At the end of this decade, NASA plans to launch a robotic spacecraft to capture a multi-tonne boulder from a large asteroid using a robotic arm. The boulder – effectively a new asteroid – will then be redirected into a stable orbit around the moon. In the mid-2020s, astronauts will travel to study it during spacewalks and will also return samples to Earth. As asteroids are part of the debris left over from the formation of the solar system, these samples will represent a significant boost in our search to understand the birth of our solar system.
The mission will also provide a vital test for NASA’s Orion spacecraft which is designed to take humans on longer-haul flights than ever before and is part of NASA’s plans for a human mission to Mars in the 2030s.
NASA is currently developing a powerful expendable launch rocket, the Space Launch System, capable of sending humans to Mars, and shaving years off travel times for robotic missions to the outer solar system. It is expected to be launched in the next few years to test a vehicle capable of sending 20 tonnes to the moon, more than twice the performance of current technology. To be able to go to Mars, we will have to be able to send around 50 tonnes.
NASA, which is aiming to send humans to Mars in the 2030s, is already analysing data from the Curiosity rover on Mars to learn more about how to protect astronauts from radiation and other hazards. Another rover is due to be launched in 2020 to look for signs of life and help demonstrate new technologies that could ultimately help astronauts survive on Mars.

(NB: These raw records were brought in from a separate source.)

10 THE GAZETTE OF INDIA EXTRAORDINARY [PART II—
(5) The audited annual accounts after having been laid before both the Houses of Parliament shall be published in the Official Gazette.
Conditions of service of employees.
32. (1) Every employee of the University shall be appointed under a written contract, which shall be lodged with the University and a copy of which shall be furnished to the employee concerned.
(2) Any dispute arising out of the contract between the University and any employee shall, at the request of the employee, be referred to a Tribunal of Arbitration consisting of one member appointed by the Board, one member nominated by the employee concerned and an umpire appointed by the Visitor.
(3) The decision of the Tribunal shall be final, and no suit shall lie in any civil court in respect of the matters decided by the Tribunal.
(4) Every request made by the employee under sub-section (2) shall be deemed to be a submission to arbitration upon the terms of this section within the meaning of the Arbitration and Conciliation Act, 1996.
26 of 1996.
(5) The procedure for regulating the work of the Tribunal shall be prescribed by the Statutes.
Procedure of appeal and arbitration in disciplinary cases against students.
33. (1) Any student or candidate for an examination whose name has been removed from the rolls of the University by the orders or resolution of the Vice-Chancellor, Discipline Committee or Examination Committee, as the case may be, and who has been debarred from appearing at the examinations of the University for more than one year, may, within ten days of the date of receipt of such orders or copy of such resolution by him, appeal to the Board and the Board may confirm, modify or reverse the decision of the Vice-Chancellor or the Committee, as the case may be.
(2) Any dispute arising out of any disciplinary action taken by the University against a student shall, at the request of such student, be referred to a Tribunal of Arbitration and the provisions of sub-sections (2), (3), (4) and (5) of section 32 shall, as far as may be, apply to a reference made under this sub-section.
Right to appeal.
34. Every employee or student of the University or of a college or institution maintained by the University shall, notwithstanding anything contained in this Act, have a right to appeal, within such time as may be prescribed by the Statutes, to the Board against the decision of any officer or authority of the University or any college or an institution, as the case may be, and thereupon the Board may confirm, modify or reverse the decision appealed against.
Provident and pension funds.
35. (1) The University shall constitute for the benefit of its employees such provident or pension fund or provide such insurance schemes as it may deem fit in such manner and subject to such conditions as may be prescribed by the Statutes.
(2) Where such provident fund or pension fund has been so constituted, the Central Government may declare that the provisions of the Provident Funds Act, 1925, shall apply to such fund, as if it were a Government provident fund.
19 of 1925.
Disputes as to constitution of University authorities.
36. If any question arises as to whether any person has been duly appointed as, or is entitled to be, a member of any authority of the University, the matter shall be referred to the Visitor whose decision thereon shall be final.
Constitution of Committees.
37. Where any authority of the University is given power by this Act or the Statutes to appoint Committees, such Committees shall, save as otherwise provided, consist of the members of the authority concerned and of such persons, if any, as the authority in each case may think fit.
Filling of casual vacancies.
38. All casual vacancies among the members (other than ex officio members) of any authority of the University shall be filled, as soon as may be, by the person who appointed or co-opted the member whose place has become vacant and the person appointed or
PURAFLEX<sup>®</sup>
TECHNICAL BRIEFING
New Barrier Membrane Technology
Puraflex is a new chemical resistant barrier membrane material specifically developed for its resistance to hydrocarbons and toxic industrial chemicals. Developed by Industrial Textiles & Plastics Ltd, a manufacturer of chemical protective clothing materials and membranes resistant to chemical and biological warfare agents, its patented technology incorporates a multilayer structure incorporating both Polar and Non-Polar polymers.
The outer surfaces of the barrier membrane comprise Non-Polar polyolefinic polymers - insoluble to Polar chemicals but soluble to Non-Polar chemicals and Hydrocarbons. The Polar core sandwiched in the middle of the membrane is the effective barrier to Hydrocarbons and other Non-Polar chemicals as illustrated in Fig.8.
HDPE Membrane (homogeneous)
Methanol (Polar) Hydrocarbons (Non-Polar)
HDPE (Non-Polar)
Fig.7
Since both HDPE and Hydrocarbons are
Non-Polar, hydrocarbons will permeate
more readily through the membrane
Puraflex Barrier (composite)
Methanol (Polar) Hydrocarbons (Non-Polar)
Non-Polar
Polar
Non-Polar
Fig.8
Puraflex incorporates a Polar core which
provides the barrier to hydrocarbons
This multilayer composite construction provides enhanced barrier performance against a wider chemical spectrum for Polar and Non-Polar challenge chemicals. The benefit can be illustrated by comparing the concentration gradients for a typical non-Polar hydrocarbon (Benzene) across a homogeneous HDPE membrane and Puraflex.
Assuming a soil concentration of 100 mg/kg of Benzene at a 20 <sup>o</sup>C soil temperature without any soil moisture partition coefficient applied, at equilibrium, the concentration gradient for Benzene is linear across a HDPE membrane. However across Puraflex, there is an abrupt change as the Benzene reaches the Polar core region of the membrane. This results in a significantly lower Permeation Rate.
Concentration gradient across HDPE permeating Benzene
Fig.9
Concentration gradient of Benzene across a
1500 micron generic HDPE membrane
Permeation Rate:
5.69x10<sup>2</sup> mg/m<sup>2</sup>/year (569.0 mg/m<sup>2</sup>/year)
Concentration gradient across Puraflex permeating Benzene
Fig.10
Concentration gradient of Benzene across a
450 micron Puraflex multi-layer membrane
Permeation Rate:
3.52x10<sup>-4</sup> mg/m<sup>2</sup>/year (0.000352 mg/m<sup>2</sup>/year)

One project that has gained significant publicity has been Mars One. It can’t be accused of lacking ambition – aiming to have humans living on Mars by 2027, with with cargo deliveries scheduled to arrive by 2024. It’s a one way journey and has attracted thousands of applications for places. But the organisation will need to raise the $6bn required for the first launches. And many experts have raised doubts about whether the mission will actually get beyond the planning stage, arguing the technology is not yet quite there.
But the European Space Agency also has a programme for Mars exploration, including the ExoMars mission of which the first spacecraft – Trace Gas Orbiter – has just launched. Its long-term plan is for a robotic mission to return samples from Mars in the 2020s and for humans to get there in the 2030s.